Find Palindrome With Fixed Length - Video Solutions

Problem Overview: Given several queries and a target digit length intLength, return the k-th smallest palindrome of that length for each query. If the k-th palindrome does not exist, return -1. The key observation: a palindrome is completely defined by its first half.

Approach 1: Two-parts Mirror Approach (O(q) time, O(1) space)

Instead of generating every palindrome, compute it directly. For a palindrome with length L, only the first ceil(L/2) digits are independent. Treat this half as a number range starting from 10^(halfLen-1). For a query k, the prefix becomes start + k - 1. Mirror this prefix to construct the full palindrome: append the reverse of the prefix, skipping the last digit when the length is odd. If the prefix exceeds the allowed range, the requested palindrome does not exist. This approach avoids iteration and uses simple math and array processing.

Approach 2: Iterative Digit Construction (O(q * L) time, O(1) space)

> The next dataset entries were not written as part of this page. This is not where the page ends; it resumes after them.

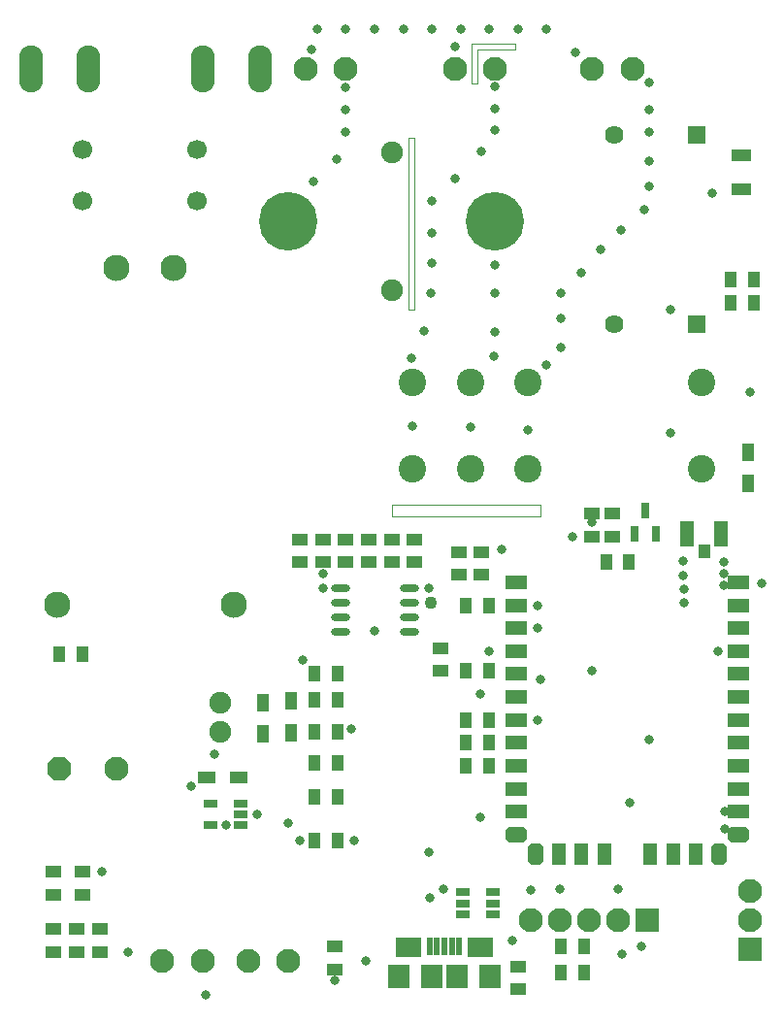
<source format=gts>
G04 Layer_Color=8388736*
%FSLAX25Y25*%
%MOIN*%
G70*
G01*
G75*
%ADD43C,0.00394*%
%ADD45C,0.09055*%
%ADD60R,0.07480X0.05118*%
G04:AMPARAMS|DCode=61|XSize=51.18mil|YSize=74.8mil|CornerRadius=0mil|HoleSize=0mil|Usage=FLASHONLY|Rotation=90.000|XOffset=0mil|YOffset=0mil|HoleType=Round|Shape=Octagon|*
%AMOCTAGOND61*
4,1,8,-0.03740,-0.01279,-0.03740,0.01279,-0.02461,0.02559,0.02461,0.02559,0.03740,0.01279,0.03740,-0.01279,0.02461,-0.02559,-0.02461,-0.02559,-0.03740,-0.01279,0.0*
%
%ADD61OCTAGOND61*%

G04:AMPARAMS|DCode=62|XSize=51.18mil|YSize=74.8mil|CornerRadius=0mil|HoleSize=0mil|Usage=FLASHONLY|Rotation=180.000|XOffset=0mil|YOffset=0mil|HoleType=Round|Shape=Octagon|*
%AMOCTAGOND62*
4,1,8,0.01279,-0.03740,-0.01279,-0.03740,-0.02559,-0.02461,-0.02559,0.02461,-0.01279,0.03740,0.01279,0.03740,0.02559,0.02461,0.02559,-0.02461,0.01279,-0.03740,0.0*
%
%ADD62OCTAGOND62*%

%ADD63R,0.05118X0.07480*%
%ADD64R,0.06693X0.04331*%
%ADD65R,0.04331X0.05315*%
%ADD66R,0.05315X0.04331*%
%ADD67R,0.04331X0.06299*%
%ADD68R,0.04331X0.04528*%
%ADD69R,0.04528X0.09055*%
%ADD70R,0.04724X0.02756*%
%ADD71O,0.06685X0.02756*%
%ADD72R,0.02756X0.05512*%
%ADD73R,0.01968X0.05905*%
%ADD74R,0.08661X0.06693*%
%ADD75R,0.07480X0.07874*%
%ADD76R,0.07283X0.07874*%
%ADD77R,0.06299X0.04331*%
%ADD78C,0.04331*%
%ADD79C,0.07480*%
%ADD80C,0.09449*%
%ADD81C,0.08268*%
%ADD82P,0.08949X8X22.5*%
%ADD83C,0.06693*%
%ADD84C,0.20079*%
%ADD85R,0.06394X0.06394*%
%ADD86C,0.06394*%
%ADD87O,0.08268X0.16142*%
%ADD88R,0.08268X0.08268*%
%ADD89R,0.08268X0.08268*%
%ADD90C,0.03150*%
D43*
X139764Y238189D02*
X141732D01*
X139764D02*
Y297244D01*
X141732D01*
Y238189D02*
Y297244D01*
X185039Y167323D02*
Y171260D01*
X133858Y167323D02*
X185039D01*
X133858D02*
Y171260D01*
X185039D01*
X163386Y315945D02*
Y327756D01*
X176181D01*
Y329724D01*
X161417D02*
X176181D01*
X161417Y315945D02*
Y329724D01*
Y315945D02*
X163386D01*
D45*
X59055Y252756D02*
D03*
X39370D02*
D03*
X79528Y137008D02*
D03*
X18898D02*
D03*
D60*
X176575Y144685D02*
D03*
Y136811D02*
D03*
Y121063D02*
D03*
Y128937D02*
D03*
Y97441D02*
D03*
Y89567D02*
D03*
Y105315D02*
D03*
Y113189D02*
D03*
Y81693D02*
D03*
Y73819D02*
D03*
Y65945D02*
D03*
X252953D02*
D03*
Y73819D02*
D03*
Y81693D02*
D03*
Y113189D02*
D03*
Y105315D02*
D03*
Y89567D02*
D03*
Y97441D02*
D03*
Y128937D02*
D03*
Y121063D02*
D03*
Y136811D02*
D03*
Y144685D02*
D03*
D61*
X176575Y58071D02*
D03*
X252953Y58071D02*
D03*
D62*
X183268Y51378D02*
D03*
X246260D02*
D03*
D63*
X191142D02*
D03*
X199016D02*
D03*
X206890D02*
D03*
X222638D02*
D03*
X230512D02*
D03*
X238386D02*
D03*
D64*
X253937Y291339D02*
D03*
Y279528D02*
D03*
D65*
X215354Y151575D02*
D03*
X207480D02*
D03*
X19685Y120079D02*
D03*
X27559D02*
D03*
X115157Y113189D02*
D03*
X107283D02*
D03*
Y93504D02*
D03*
X115157D02*
D03*
X107283Y82677D02*
D03*
X115157D02*
D03*
Y70866D02*
D03*
X107283D02*
D03*
X167323Y136811D02*
D03*
X159449D02*
D03*
X159449Y81693D02*
D03*
X167323D02*
D03*
X250295Y240748D02*
D03*
X258169D02*
D03*
X250295Y248524D02*
D03*
X258169D02*
D03*
X115157Y104331D02*
D03*
X107283D02*
D03*
X191929Y10827D02*
D03*
X199803D02*
D03*
X159449Y89567D02*
D03*
X167323D02*
D03*
Y97441D02*
D03*
X159449D02*
D03*
X191929Y19685D02*
D03*
X199803D02*
D03*
X159449Y114173D02*
D03*
X167323D02*
D03*
X115157Y56102D02*
D03*
X107283D02*
D03*
D66*
X202756Y160433D02*
D03*
Y168307D02*
D03*
X125984Y151575D02*
D03*
Y159449D02*
D03*
X133858D02*
D03*
Y151575D02*
D03*
X141732D02*
D03*
Y159449D02*
D03*
X25591Y17717D02*
D03*
Y25591D02*
D03*
X33465D02*
D03*
Y17717D02*
D03*
X156890Y147244D02*
D03*
Y155118D02*
D03*
X164469D02*
D03*
Y147244D02*
D03*
X118110Y151575D02*
D03*
Y159449D02*
D03*
X110236Y151575D02*
D03*
Y159449D02*
D03*
X102362D02*
D03*
Y151575D02*
D03*
X17717Y45276D02*
D03*
Y37402D02*
D03*
Y25591D02*
D03*
Y17717D02*
D03*
X114173Y19685D02*
D03*
Y11811D02*
D03*
X27559Y45276D02*
D03*
Y37402D02*
D03*
X209646Y168307D02*
D03*
Y160433D02*
D03*
X177165Y4921D02*
D03*
Y12795D02*
D03*
X150492Y114173D02*
D03*
Y122047D02*
D03*
D67*
X89567Y103347D02*
D03*
Y92520D02*
D03*
X256201Y178642D02*
D03*
Y189469D02*
D03*
X99410Y103839D02*
D03*
Y93012D02*
D03*
D68*
X241142Y155413D02*
D03*
D69*
X235335Y161417D02*
D03*
X246949D02*
D03*
D70*
X158268Y30709D02*
D03*
Y34449D02*
D03*
Y38189D02*
D03*
X168504D02*
D03*
Y34449D02*
D03*
Y30709D02*
D03*
X81890Y61221D02*
D03*
Y64961D02*
D03*
Y68701D02*
D03*
X71653D02*
D03*
Y61221D02*
D03*
D71*
X116437Y142736D02*
D03*
Y137736D02*
D03*
Y132736D02*
D03*
Y127736D02*
D03*
X140059Y142736D02*
D03*
Y137736D02*
D03*
Y132736D02*
D03*
Y127736D02*
D03*
D72*
X220866Y169488D02*
D03*
X224606Y161221D02*
D03*
X217126D02*
D03*
D73*
X146850Y19685D02*
D03*
X149409D02*
D03*
X151969D02*
D03*
X154528D02*
D03*
X157087D02*
D03*
D74*
X139764Y19291D02*
D03*
X164173D02*
D03*
D75*
X136221Y9252D02*
D03*
X167717D02*
D03*
D76*
X147539D02*
D03*
X156398D02*
D03*
D77*
X70374Y77756D02*
D03*
X81201D02*
D03*
D78*
X147382Y137736D02*
D03*
D79*
X74803Y103347D02*
D03*
Y93504D02*
D03*
X133858Y292323D02*
D03*
Y245079D02*
D03*
D80*
X141102Y213307D02*
D03*
X160945D02*
D03*
X180787D02*
D03*
X141102Y183543D02*
D03*
X240315D02*
D03*
Y213307D02*
D03*
X180787Y183543D02*
D03*
X160945D02*
D03*
D81*
X39370Y80709D02*
D03*
X118110Y320866D02*
D03*
X104331D02*
D03*
X169291D02*
D03*
X155512D02*
D03*
X216535D02*
D03*
X202756D02*
D03*
X84646Y14764D02*
D03*
X98425D02*
D03*
X256890Y38543D02*
D03*
Y28543D02*
D03*
X181772D02*
D03*
X191772D02*
D03*
X211772D02*
D03*
X201772D02*
D03*
X55118Y14764D02*
D03*
X68898D02*
D03*
D82*
X19685Y80709D02*
D03*
D83*
X66929Y293307D02*
D03*
X27559D02*
D03*
X66929Y275590D02*
D03*
X27559D02*
D03*
D84*
X98425Y268701D02*
D03*
X169291D02*
D03*
D85*
X238779Y298425D02*
D03*
Y233465D02*
D03*
D86*
X210434Y298425D02*
D03*
Y233464D02*
D03*
D87*
X9843Y320866D02*
D03*
X29528D02*
D03*
X68898D02*
D03*
X88583D02*
D03*
D88*
X256890Y18543D02*
D03*
D89*
X221772Y28543D02*
D03*
D90*
X155512Y328740D02*
D03*
X106299Y327756D02*
D03*
X180787Y196850D02*
D03*
X187008Y219488D02*
D03*
X191929Y225394D02*
D03*
Y235236D02*
D03*
Y244094D02*
D03*
X198819Y250984D02*
D03*
X205709Y258858D02*
D03*
X212598Y265748D02*
D03*
X220472Y272638D02*
D03*
X222441Y280512D02*
D03*
Y289370D02*
D03*
Y299213D02*
D03*
Y307087D02*
D03*
X222146Y316339D02*
D03*
X164567Y292520D02*
D03*
X169291Y307480D02*
D03*
Y314961D02*
D03*
Y300000D02*
D03*
X233858Y151969D02*
D03*
X234055Y146949D02*
D03*
X234154Y142323D02*
D03*
Y137795D02*
D03*
X248031Y147638D02*
D03*
Y143701D02*
D03*
Y151575D02*
D03*
X244094Y278346D02*
D03*
X169291Y253543D02*
D03*
Y244094D02*
D03*
Y230709D02*
D03*
X168898Y222441D02*
D03*
X160945Y198031D02*
D03*
X141102Y198425D02*
D03*
X140551Y221654D02*
D03*
X144882Y231102D02*
D03*
X147244Y244094D02*
D03*
X147638Y254331D02*
D03*
Y264567D02*
D03*
Y275591D02*
D03*
X155512Y283465D02*
D03*
X107087Y282283D02*
D03*
X114961Y290158D02*
D03*
X118110Y299213D02*
D03*
Y307087D02*
D03*
Y314567D02*
D03*
X196850Y326772D02*
D03*
X187008Y334646D02*
D03*
X177165D02*
D03*
X167323D02*
D03*
X157480D02*
D03*
X147638D02*
D03*
X137795D02*
D03*
X127953D02*
D03*
X118110D02*
D03*
X108268D02*
D03*
X229528Y238189D02*
D03*
X248425Y65945D02*
D03*
Y59842D02*
D03*
X219488Y19685D02*
D03*
X212913Y17047D02*
D03*
X215551Y68898D02*
D03*
X125000Y14764D02*
D03*
X43307Y17717D02*
D03*
X167323Y121063D02*
D03*
X202756Y114173D02*
D03*
X222441Y90551D02*
D03*
X164370Y106299D02*
D03*
X184055Y97441D02*
D03*
X146653Y52165D02*
D03*
X103347Y118110D02*
D03*
X120079Y94488D02*
D03*
X98425Y62008D02*
D03*
X175197Y21654D02*
D03*
X76968Y61221D02*
D03*
X87598Y64961D02*
D03*
X34449Y45276D02*
D03*
X72835Y85630D02*
D03*
X64961Y74803D02*
D03*
X184055Y136811D02*
D03*
Y128937D02*
D03*
X246063Y121063D02*
D03*
X181772Y39055D02*
D03*
X211772Y39213D02*
D03*
X191772D02*
D03*
X171555Y155905D02*
D03*
X110236Y147638D02*
D03*
X146653Y142717D02*
D03*
X185039Y111221D02*
D03*
X110256Y142736D02*
D03*
X257087Y209842D02*
D03*
X260827Y144473D02*
D03*
X127953Y127953D02*
D03*
X229528Y196063D02*
D03*
X195866Y160433D02*
D03*
X202756Y165354D02*
D03*
X114173Y7874D02*
D03*
X69882Y2953D02*
D03*
X151575Y39370D02*
D03*
X146850Y36220D02*
D03*
X121063Y56102D02*
D03*
X102362D02*
D03*
X164370Y63976D02*
D03*
M02*

</source>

Another way is to build each palindrome digit by digit. Determine the prefix number corresponding to the query, then construct the palindrome by iterating over the digits and placing mirrored digits at both ends. For odd-length palindromes, the middle digit is written once. This method performs explicit digit operations rather than string reversal or arithmetic mirroring. It is slightly more verbose but works well in low-level languages like C where manual digit handling is common.

Recommended for interviews: The Two-parts Mirror approach is what interviewers expect. Recognizing that only half the digits determine a palindrome reduces the problem to simple arithmetic indexing. The iterative construction method still shows understanding of palindrome structure, but the mirror math approach demonstrates stronger algorithmic insight and achieves optimal O(q) time.